Of the sort of life lived by the Lady Jane during the weeks she spent at Seymour Place we know nothing, but from the alacrity with which she consented to return there at a later period we may feel justified in believing she was very happy under the charge of the mysterious Lady Seymour and her erratic and wilful son. Miss Strickland says, but without naming her authority, that Lady Seymour was one of the earliest Englishwomen of rank to adopt the tenets of the Reformation. If this was the case, Lady Jane Grey probably met at her house some one or other of the numerous foreign Reformers who began to invade England shortly after the death of Henry VIII. It is, however, likely that Sudeley undertook the charge of this young lady at the instigation of Katherine Parr, and that whilst at Seymour Place her education was continued under the direction of the scholarly Miles Coverdale, afterwards Bishop of Exeter, who had been appointed chaplain to the Queen-Dowager.
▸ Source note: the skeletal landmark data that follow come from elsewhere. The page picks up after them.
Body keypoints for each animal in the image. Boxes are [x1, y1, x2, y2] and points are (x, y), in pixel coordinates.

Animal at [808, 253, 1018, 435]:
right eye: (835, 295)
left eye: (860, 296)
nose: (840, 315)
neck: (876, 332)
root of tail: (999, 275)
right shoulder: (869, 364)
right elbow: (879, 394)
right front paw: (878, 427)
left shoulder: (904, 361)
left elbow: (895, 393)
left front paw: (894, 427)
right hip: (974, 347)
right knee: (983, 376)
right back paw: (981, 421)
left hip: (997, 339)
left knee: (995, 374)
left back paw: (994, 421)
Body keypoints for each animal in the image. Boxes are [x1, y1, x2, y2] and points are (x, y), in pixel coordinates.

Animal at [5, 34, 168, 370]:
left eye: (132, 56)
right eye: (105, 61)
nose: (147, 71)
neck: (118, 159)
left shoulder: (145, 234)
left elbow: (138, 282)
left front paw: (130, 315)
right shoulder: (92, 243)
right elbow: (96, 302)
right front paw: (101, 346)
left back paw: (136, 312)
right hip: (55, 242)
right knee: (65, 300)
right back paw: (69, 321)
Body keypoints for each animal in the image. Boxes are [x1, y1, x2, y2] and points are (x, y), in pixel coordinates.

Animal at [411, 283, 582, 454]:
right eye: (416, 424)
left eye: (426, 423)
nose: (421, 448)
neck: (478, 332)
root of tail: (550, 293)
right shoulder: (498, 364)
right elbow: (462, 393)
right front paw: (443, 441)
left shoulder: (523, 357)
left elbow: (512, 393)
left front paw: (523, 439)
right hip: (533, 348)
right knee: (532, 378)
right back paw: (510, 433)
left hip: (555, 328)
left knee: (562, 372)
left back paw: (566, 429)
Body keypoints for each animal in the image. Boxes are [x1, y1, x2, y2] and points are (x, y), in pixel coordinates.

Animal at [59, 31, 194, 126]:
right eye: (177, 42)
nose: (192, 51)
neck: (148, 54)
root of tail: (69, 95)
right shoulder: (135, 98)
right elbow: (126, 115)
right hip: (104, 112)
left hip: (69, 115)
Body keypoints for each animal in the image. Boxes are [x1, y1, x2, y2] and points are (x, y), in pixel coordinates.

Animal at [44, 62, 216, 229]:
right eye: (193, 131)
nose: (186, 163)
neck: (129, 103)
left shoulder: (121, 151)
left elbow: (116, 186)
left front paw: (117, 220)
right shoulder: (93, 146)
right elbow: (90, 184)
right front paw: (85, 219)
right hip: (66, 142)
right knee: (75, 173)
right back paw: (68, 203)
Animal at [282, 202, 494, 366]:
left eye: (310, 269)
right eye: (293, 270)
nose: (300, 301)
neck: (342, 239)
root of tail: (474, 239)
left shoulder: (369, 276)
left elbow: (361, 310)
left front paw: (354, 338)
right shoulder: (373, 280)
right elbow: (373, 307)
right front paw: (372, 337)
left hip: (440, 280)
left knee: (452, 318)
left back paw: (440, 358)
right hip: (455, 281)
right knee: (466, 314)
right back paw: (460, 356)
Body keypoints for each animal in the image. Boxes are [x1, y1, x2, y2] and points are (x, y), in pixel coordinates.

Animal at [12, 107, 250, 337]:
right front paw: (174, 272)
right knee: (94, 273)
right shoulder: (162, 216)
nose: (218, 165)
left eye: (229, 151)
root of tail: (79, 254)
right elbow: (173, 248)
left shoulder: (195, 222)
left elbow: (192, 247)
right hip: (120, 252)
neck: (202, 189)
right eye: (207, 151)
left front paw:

There is some little resemblance between the handwriting of this divine and that of Lady Jane, which leads one to think he had a considerable share in directing her studies at this period.

If the Dorsets imagined they were doing themselves and their daughter a service by placing her under the guardianship of Thomas Seymour, they made a terrible mistake, for this incident was certainly at the root of that fatal animosity between the two brothers which led up to one of the most appalling tragedies in our history. In the first place, it revealed to Somerset that Sudeley was fighting for his own hand, and further, entirely upset the Lord Protector’s domestic schemes and arrangements. Both Somerset and his wife had been very intimate with the Marquis and the Marchioness, his royal consort, and the young Earl of Hertford,[113] their eldest son, was a constant visitor at Westminster and at Bradgate. He was an exceedingly handsome youth, described by Norton, his tutor, as “singularly like his father,” who, judged by his portraits, was one of the finest-looking men of his day. So fond was the Lady Frances of the young Earl that she would call him “her son,” and undoubtedly looked on him as a welcome suitor for her eldest daughter; and if there was any love romance in Lady Jane’s brief life, it was certainly in connection with this youth, and not with Guildford, whom she eventually married, but whom she slighted rather than loved. The Somersets, moreover, had made up their minds that if the proposed marriage between Mary Stuart and Edward VI came to nothing, Edward should be contracted as soon as possible to their youngest daughter, the very pretty and highly accomplished Lady Jane Seymour.[114] Under these circumstances it may well be imagined that the Duke and Duchess were not only furious when they learned that Lady Jane Grey was already comfortably installed under their brother’s roof, without their knowledge and consent, but firmly resolved that the young lady should see as little of her cousin the King as possible.